From Jan.1 to Nov. 6, 2014, there has been 297 confirmed dengue fever cases reported in the United States, according to the latest Pan American Health Organization (PAHO) report. In all of 2013, 543 dengue fever cases were reported in the US.
Dengue fever (DF) is caused by any of four closely related viruses, or serotypes: dengue 1-4. Dengue is transmitted between people by the mosquitoes Aedes aegypti and Aedes albopictus, which are found throughout the world.
In the state of Florida this year to date, a total of 78 dengue fever cases have been reported–72 imported, or travel associated cases and 6 locally acquired cases all reported from Miami-Dade County.
Based on these numbers, Florida accounts for 24 percent of all dengue in the US.
During the same period in 2013, the Florida Department of Health saw 103 travel-associated cases and 23 locally acquired cases–22 were from a dengue outbreak in Martin County, on Florida’s east coast.
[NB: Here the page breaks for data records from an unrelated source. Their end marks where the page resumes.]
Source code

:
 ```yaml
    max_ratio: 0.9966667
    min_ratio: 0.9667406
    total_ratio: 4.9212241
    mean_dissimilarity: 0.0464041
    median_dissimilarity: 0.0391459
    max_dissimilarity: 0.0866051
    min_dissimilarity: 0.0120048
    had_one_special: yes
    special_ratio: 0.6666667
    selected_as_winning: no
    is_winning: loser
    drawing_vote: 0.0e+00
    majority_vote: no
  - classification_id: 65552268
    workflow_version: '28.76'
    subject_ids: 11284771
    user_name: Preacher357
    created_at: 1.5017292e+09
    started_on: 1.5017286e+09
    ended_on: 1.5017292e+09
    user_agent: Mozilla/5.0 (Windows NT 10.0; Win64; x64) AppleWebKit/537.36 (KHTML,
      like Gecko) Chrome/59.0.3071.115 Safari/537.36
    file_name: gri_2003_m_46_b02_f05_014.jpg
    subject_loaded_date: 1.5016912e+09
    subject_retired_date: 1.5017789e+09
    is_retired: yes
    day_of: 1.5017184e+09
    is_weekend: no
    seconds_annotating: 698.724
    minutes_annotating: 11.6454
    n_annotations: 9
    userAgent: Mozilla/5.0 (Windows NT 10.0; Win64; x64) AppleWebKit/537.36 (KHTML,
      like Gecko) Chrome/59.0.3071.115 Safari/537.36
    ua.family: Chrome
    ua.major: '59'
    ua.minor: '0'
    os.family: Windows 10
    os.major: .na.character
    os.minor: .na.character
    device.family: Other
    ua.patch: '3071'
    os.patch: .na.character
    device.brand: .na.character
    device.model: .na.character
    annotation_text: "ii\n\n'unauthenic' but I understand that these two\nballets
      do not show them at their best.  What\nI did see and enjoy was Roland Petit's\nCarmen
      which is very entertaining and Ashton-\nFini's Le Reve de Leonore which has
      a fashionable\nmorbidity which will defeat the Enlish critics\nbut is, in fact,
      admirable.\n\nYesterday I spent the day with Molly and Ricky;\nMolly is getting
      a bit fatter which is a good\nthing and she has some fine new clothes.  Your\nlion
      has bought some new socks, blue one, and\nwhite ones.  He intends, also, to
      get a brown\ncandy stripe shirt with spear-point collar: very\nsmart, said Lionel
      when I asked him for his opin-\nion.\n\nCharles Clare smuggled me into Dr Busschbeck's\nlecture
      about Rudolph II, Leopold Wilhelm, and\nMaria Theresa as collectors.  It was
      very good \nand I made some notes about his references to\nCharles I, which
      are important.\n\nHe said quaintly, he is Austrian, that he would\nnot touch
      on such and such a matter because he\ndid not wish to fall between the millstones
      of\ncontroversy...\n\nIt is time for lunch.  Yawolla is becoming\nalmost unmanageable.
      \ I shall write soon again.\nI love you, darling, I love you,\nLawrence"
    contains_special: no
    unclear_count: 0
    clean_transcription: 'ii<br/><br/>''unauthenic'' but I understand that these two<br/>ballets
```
For all of 2013, Florida reported 120 imported and 23 local transmission of dengue (26% of all dengue in the US in 2013).
Related: Florida reports 350 travel associated chikungunya cases, increasing numbers from Puerto Rico, Jamaica
According to the Centers for Disease Control and Prevention, today about 2.5 billion people, or 40% of the world’s population, live in areas where there is a risk of dengue transmission. Dengue is endemic in at least 100 countries in Asia, the Pacific, the Americas, Africa, and the Caribbean. The World Health Organization (WHO) estimates that 50 to 100 million infections occur yearly, including 500,000 DHF cases and 22,000 deaths, mostly among children.